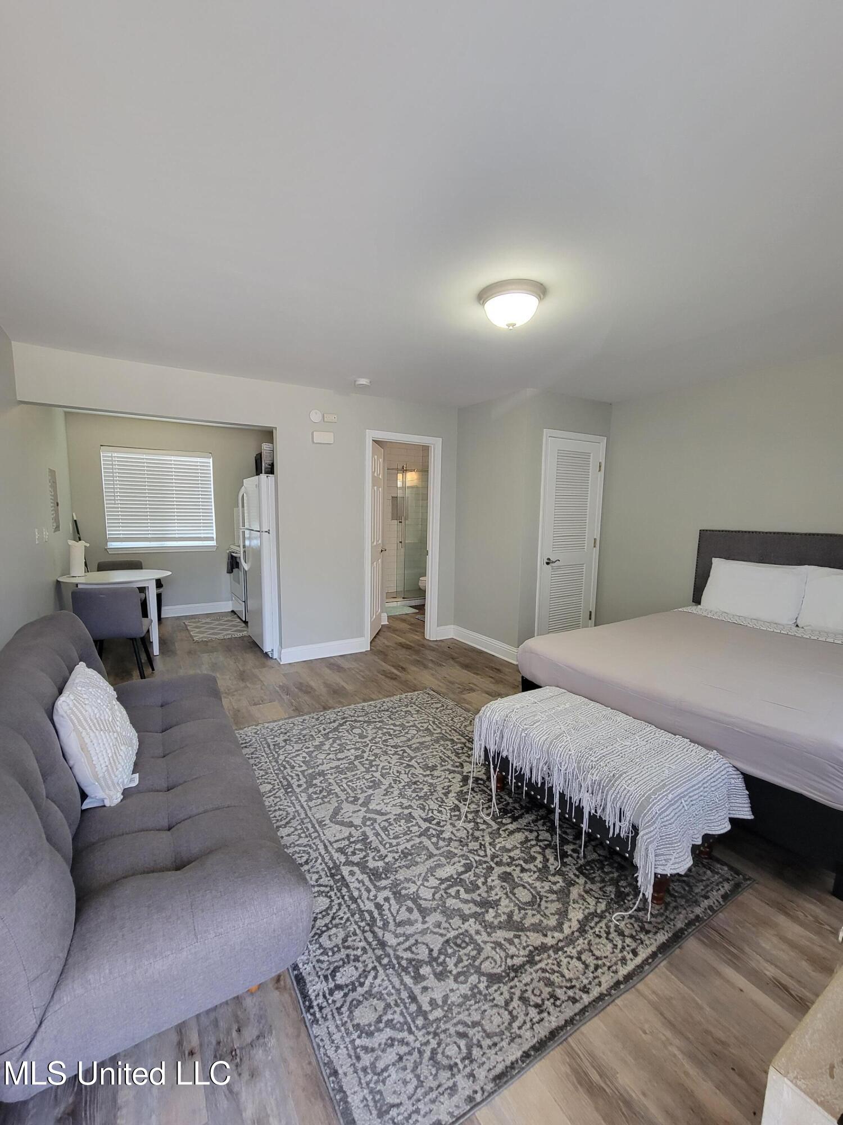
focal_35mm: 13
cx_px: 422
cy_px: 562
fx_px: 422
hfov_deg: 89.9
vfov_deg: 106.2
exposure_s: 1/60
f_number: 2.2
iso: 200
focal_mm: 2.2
• • • • • • •
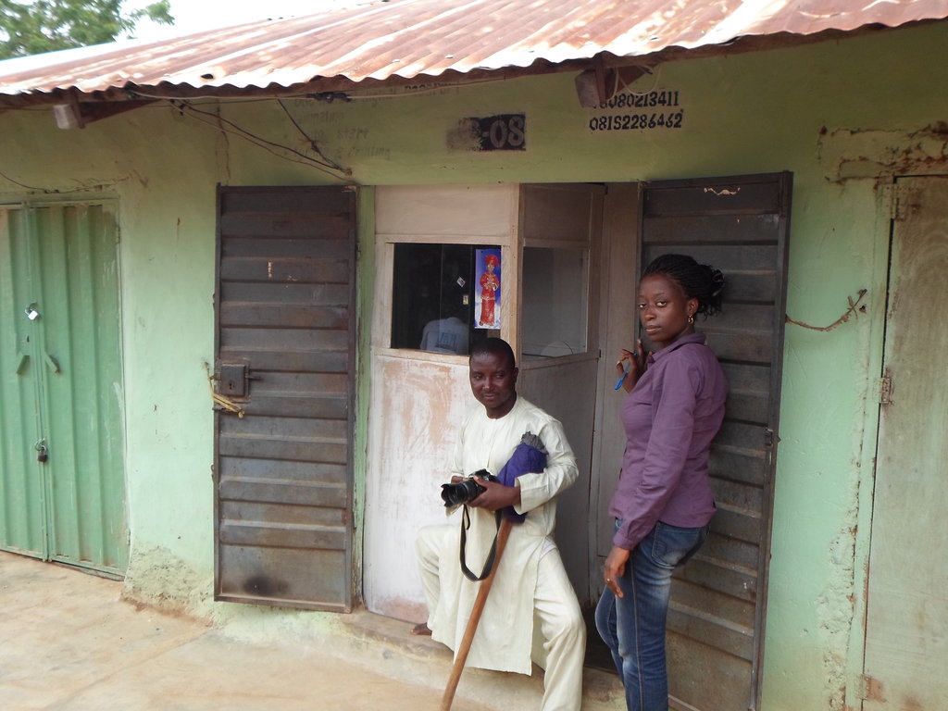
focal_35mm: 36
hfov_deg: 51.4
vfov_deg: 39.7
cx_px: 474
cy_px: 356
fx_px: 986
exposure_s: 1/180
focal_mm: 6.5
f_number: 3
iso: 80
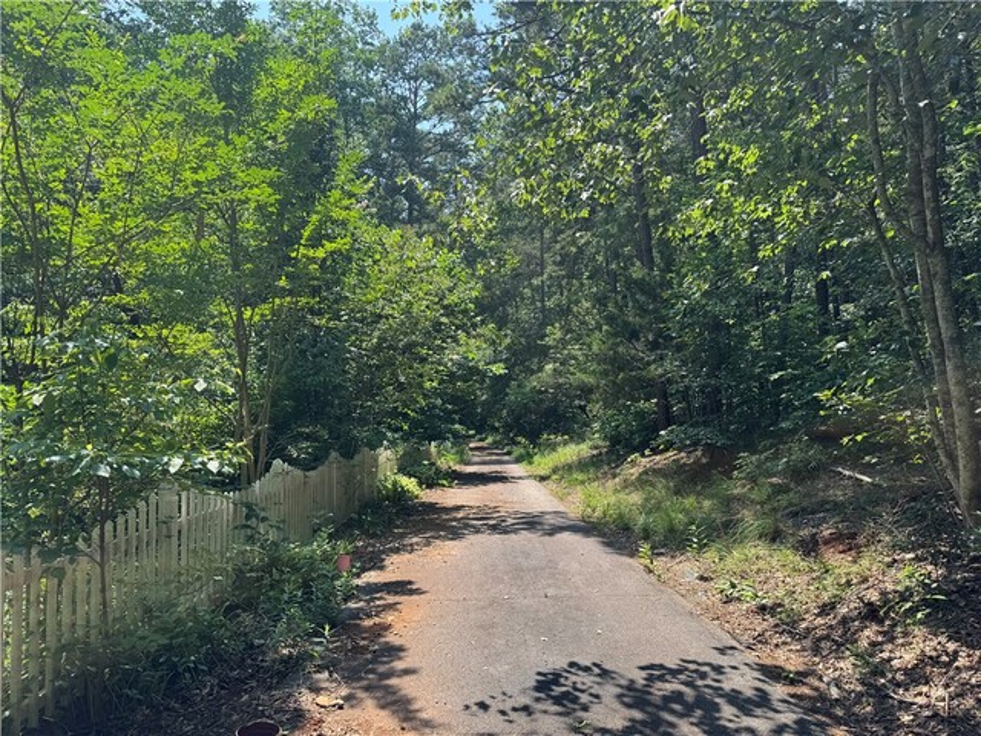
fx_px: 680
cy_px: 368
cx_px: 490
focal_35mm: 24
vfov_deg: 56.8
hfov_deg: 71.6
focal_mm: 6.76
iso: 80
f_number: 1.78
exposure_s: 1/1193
• • • • • • •
§ **PROMPT**
Of all the entries above, output exactly the lines between the one holding "focal_35mm: 13" and the one holding "focal_mm: 2.2", inclusive.

§ **COMPLETED TASK**
focal_35mm: 13
cx_px: 422
cy_px: 562
fx_px: 422
hfov_deg: 89.9
vfov_deg: 106.2
exposure_s: 1/60
f_number: 2.2
iso: 200
focal_mm: 2.2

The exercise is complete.